Idéologique Les stratégies proviennent de croyances partagées : les intentions existent en tant que vision collective de tous les acteurs, dans une forme inspirée et relativement immuable, contrôlée normativement à travers un endoctrinement et/ou une socialisation. L’organisation

est souvent proactive vis-à-vis de son environnement. Ces stratégies sont plutôt délibérées.

Cadre Les stratégies proviennent de contraintes : la direction, à travers un contrôle partiel des actions organisationnelles, définit des frontières ou des objectifs stratégiques au sein desquels les autres acteurs se positionnent selon leurs propres convictions ou selon un environnement complexe et peut-être imprévisible. Ces stratégies sont partiellement délibérées, partiellement émergentes et délibérément émergentes.

Processuelle Les stratégies proviennent du processus : la direction contrôle les éléments processuels de la stratégie (recrutement, structure, etc.) et laisse les éléments du contenu aux autres acteurs. Ces stratégies sont partiellement délibérées, partiellement émergentes (et, à nouveau, délibérément émergentes).

Déconnectée Les stratégies proviennent d’enclaves : un ou des acteurs peu liés au reste de l’organisation produisent des modes de fonctionnement à partir de leurs propres actions en l’absence d’intentions centralisées et communes ou en contradiction directe avec celles- ci. Ces stratégies sont émergentes d’un point de vue organisationnel tandis qu’elles peuvent être délibérées ou non du point de vue du ou des acteurs.

Consensuelle Les stratégies proviennent d’un consensus : à travers un ajustement mutuel, les acteurs convergent vers des modes de fonctionnement qui se généralisent en l’absence d’intentions centralisées ou communes. Ces stratégies sont plutôt émergentes.

Imposée Les stratégies proviennent de l’environnement : l’environnement dicte les modes de fonctionnement, soit à travers une imposition directe, soit de façon implicite en devançant ou en limitant le choix organisationnel. Ces stratégies sont les plus émergentes, bien qu’elles puissent être intériorisées par l’organisation et devenir délibérées.

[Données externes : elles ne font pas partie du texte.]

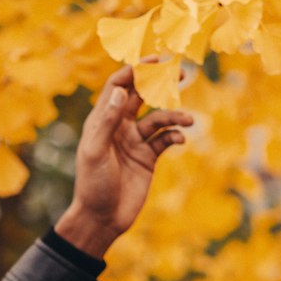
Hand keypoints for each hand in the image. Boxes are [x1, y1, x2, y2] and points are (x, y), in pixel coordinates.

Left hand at [55, 64, 191, 259]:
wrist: (102, 219)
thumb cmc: (93, 185)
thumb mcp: (96, 152)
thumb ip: (108, 121)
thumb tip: (121, 91)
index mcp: (102, 121)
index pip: (118, 86)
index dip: (134, 71)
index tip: (154, 62)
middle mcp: (119, 127)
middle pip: (141, 96)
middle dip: (160, 84)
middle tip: (182, 74)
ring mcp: (135, 141)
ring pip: (159, 118)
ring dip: (174, 116)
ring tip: (188, 120)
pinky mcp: (148, 158)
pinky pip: (165, 139)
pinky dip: (175, 135)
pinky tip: (179, 140)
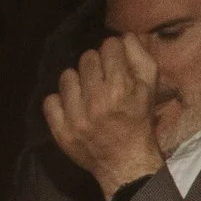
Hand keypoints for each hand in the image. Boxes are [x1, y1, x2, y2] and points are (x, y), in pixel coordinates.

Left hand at [44, 35, 163, 200]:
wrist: (127, 165)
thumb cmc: (140, 125)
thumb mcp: (150, 93)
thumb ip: (142, 61)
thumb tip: (127, 36)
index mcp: (123, 90)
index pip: (109, 47)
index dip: (114, 52)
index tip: (117, 63)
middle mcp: (98, 100)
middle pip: (87, 58)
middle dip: (97, 66)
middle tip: (103, 81)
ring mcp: (76, 116)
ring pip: (66, 76)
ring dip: (77, 83)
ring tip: (88, 95)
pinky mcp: (61, 129)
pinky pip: (50, 100)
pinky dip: (61, 103)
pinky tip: (74, 109)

Tableau 4 – Description synthétique des types de stratégies Source : Mintzberg et Waters (1985, p. 270, notre traduction)

La normativité, avec le manque de définition stable de l’innovation managériale et le présupposé révolutionnaire, contribue à des débats et affrontements régulièrement stériles où chacun semble posséder la réponse et s’enferme, ainsi qu’autrui, dans des raisonnements binaires où règnent simplisme, diabolisation et angélisme.

Sans prétendre pouvoir relever le débat, notre objectif est d’en sortir afin de rendre intelligibles l’innovation managériale et son processus de changement tels que conçus par les acteurs de terrain eux-mêmes. De la sorte, nous espérons participer à la production d’une connaissance actionnable au sens où Argyris le conçoit , c’est-à-dire source de réflexion pour la pratique (Grenier et Pauget, 2007). Nous ne nions pas la normativité en tant que telle, mais souhaitons lever le voile sur sa multiplicité et sa complexité : les normativités et intentions des parties prenantes contribuent à la construction des phénomènes sociaux, en ce compris l’innovation managériale. De plus, lorsqu’il s’agit de recherche-intervention, la normativité des parties prenantes externes, en l’occurrence chercheurs et consultants, entre également en ligne de compte. Entre une vision d’académique analytique ou de consultant normatif, la frontière n’est pas si tranchée qu’on pourrait le croire. Bon nombre oscillent entre théoricien et praticien. Notre propre positionnement doit dès lors être clarifié, tant d’un point de vue épistémologique que méthodologique (cf. infra).